The bill, passed unanimously by both chambers of the Florida Legislature, enhances the operational scope of the Florida Center for Cybersecurity, colloquially known as Cyber Florida, based at the University of South Florida. The measure orders Cyber Florida to expand its development of technologies with potential military and civilian applications.

“Over the last decade, cybersecurity has rapidly become a growing concern. Cyberattacks are growing infrequency and severity,” a House legislative analysis reads. “The bill adds the following new mission: conduct, fund, and facilitate research and applied science that leads to the creation of new technologies and software packages that have military and civilian applications and which can be transferred for military and homeland defense purposes or for sale or use in the private sector.”

Under the bill’s purview, Cyber Florida will provide voluntary support to state agencies like the Department of Management Services and the Florida Digital Service in various cybersecurity initiatives. It will also serve to enhance cybersecurity through training, professional development, and education for state and local government employees to help position the state as a leader in cybersecurity through education, research, and public-private partnerships.

The legislation comes as Florida has struggled to defend against digital attacks. Hospital ransomware attacks more than doubled between the years of 2016 and 2021, according to a study conducted in part by University of Florida (UF) Health dean of Public Health and Health Professions Beth A. Virnig.

“The finding that these attacks are becoming more frequent and more complex is particularly worrisome,” said David R. Nelson, President of UF Health.
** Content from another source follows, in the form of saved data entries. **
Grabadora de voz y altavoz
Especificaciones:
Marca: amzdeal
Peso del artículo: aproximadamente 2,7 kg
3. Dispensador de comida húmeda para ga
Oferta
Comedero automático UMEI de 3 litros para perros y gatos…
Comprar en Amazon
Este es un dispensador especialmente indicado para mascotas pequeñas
UF Health dealt with a major data breach, revealing that 941 patients’ medical records between April 27, 2021, and July 21, 2022 had been cracked. An investigation into the incident determined that certain patient demographic information such as name, date of birth, mailing address, and phone number were accessed by hackers. In addition, medical record number, physician’s name, and limited clinical information may have been accessed or viewed. In some instances, the insurance group and subscriber or policy numbers may have also been involved.

Tampa General Hospital (TGH), one of Florida’s largest hospitals, announced last year that it suffered from a cybersecurity breach between May 12 and May 30, 2023, disclosing that an unauthorized third party accessed TGH’s network and obtained patient information. Similarly, HCA Healthcare, which has 46 hospitals in Florida, reported last year that approximately 11 million individuals nationwide may have had their personal information compromised by an identified data leak.
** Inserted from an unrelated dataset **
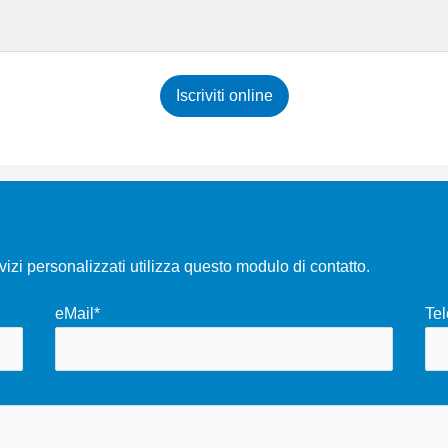
Iscriviti online
rvizi personalizzati utilizza questo modulo di contatto.
eMail*
Tel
Following a similar attack, the U.S. Department of Health and Human Services launched an investigation into a suspected ransomware attack against Tallahassee Memorial Healthcare in April 2023 that reportedly compromised the personal data of more than 20,000 individuals.

Outside of the healthcare sphere, BlackCat, a ransomware organization, claimed responsibility for a cybersecurity breach of Florida’s First Judicial Circuit. Per the group, it gained access to personal data and a network map of the court’s systems with local and remote service credentials. In a blog post following the breach, BlackCat threatened to leak 2 terabytes of confidential information.